I’ve become my mother

This morning as I went out to the garbage containers with the last little bits of trash before the garbage men came, I thought to myself, I am becoming my mother! My mother was always so happy to have the garbage come so that the house was cleaned up and there were no piles of trash anywhere. Our house had big trees that liberally scattered little twigs and branches everywhere and you could often find Mother in the yard, picking up the branches to put in the trash. I think my sisters and I are alike in that we too like to keep things picked up.
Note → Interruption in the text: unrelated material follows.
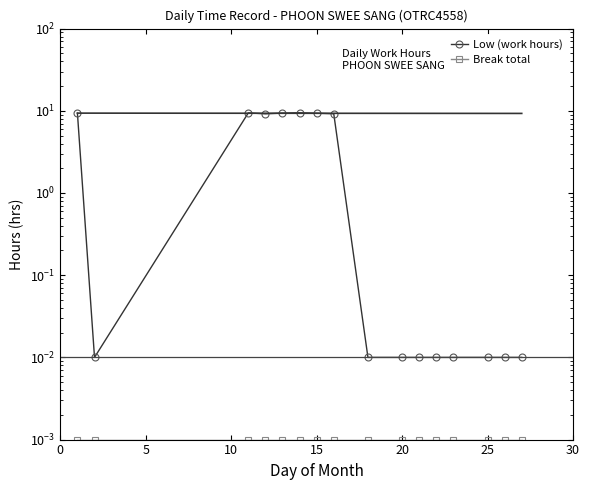

Reading right to left, what are all the values shown in this chart?

Low (work hours): 0.0	0.0	0.0	0.0	0.0	0.0	0.0	0.0	9.2	9.3	9.5	9.4	9.2	9.4	0.0	9.3
Break total: 0.0	0.0	0.0	0.0	0.0	0.0	0.0	0.0	0.0	0.0	0.0	0.0	0.0	0.0	0.0	0.0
Collecting the garbage and trash in Japan is a big project and my youngest sister had it down pat. During one of the summers we spent at Takayama in Japan, we were instructed as to the disposition of all garbage. It had to be sorted very specifically. The glass, papers, plastic and wet garbage was all separated out and put into bags and put into bins and certain things were only picked up on certain days and so forth. Since Takayama was not yet open for the summer, we took the bag of garbage to the bin on a nearby little street. When we put it into the bin, a gentleman told us, in Japanese, that we shouldn’t put things into their bin, and if we did, we had the wrong kind of plastic bag – we had to buy them at the store and not reuse those we got at the grocery store. After much bowing and saying we were sorry, we reclaimed the offending bag and trudged back home wondering how we were going to manage until youngest sister came. I learned from her to freeze smelly garbage until pick-up and various tricks like that. She loves garbage day and we eventually learned to love it too, just like Mother.